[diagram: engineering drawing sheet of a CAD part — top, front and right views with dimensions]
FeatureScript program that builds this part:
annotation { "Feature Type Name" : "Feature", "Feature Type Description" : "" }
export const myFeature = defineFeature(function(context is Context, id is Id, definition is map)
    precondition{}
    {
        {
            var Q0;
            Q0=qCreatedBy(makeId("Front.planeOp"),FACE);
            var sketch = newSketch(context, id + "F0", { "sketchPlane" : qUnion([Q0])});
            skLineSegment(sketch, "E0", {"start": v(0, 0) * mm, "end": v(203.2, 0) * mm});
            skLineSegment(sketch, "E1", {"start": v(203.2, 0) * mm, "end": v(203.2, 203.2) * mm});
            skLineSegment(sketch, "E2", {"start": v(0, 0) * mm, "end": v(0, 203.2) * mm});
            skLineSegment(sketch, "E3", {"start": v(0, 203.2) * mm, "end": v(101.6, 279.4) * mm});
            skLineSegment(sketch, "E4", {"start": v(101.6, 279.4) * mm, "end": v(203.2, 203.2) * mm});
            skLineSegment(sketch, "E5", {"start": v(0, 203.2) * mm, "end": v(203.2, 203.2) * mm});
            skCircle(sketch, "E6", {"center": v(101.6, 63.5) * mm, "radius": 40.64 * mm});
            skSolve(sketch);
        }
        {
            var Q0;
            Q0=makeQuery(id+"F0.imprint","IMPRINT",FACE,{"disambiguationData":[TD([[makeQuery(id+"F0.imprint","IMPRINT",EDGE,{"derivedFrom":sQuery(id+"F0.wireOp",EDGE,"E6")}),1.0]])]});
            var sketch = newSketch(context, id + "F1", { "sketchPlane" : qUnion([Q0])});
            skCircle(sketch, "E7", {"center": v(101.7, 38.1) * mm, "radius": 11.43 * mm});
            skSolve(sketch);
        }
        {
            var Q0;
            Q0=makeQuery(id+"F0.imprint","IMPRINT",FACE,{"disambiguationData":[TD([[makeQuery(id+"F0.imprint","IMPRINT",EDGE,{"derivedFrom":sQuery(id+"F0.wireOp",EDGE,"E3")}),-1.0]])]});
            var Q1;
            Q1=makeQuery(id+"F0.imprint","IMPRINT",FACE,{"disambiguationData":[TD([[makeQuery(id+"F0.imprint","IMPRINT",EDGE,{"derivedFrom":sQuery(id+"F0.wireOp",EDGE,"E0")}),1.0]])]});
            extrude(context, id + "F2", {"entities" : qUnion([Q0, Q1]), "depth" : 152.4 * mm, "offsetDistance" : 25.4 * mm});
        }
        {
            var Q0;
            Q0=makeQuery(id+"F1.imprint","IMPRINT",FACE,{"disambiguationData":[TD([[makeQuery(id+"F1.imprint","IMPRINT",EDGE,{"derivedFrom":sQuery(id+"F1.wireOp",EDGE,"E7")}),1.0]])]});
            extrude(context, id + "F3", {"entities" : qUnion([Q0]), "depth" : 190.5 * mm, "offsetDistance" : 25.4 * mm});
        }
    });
---+---
Set task: Report every line of the listing above that contains the string "imprint", copying each line in full.

Answer to this exercise:
            Q0=makeQuery(id+"F0.imprint","IMPRINT",FACE,{"disambiguationData":[TD([[makeQuery(id+"F0.imprint","IMPRINT",EDGE,{"derivedFrom":sQuery(id+"F0.wireOp",EDGE,"E6")}),1.0]])]});
            Q0=makeQuery(id+"F0.imprint","IMPRINT",FACE,{"disambiguationData":[TD([[makeQuery(id+"F0.imprint","IMPRINT",EDGE,{"derivedFrom":sQuery(id+"F0.wireOp",EDGE,"E3")}),-1.0]])]});
            Q1=makeQuery(id+"F0.imprint","IMPRINT",FACE,{"disambiguationData":[TD([[makeQuery(id+"F0.imprint","IMPRINT",EDGE,{"derivedFrom":sQuery(id+"F0.wireOp",EDGE,"E0")}),1.0]])]});
            Q0=makeQuery(id+"F1.imprint","IMPRINT",FACE,{"disambiguationData":[TD([[makeQuery(id+"F1.imprint","IMPRINT",EDGE,{"derivedFrom":sQuery(id+"F1.wireOp",EDGE,"E7")}),1.0]])]});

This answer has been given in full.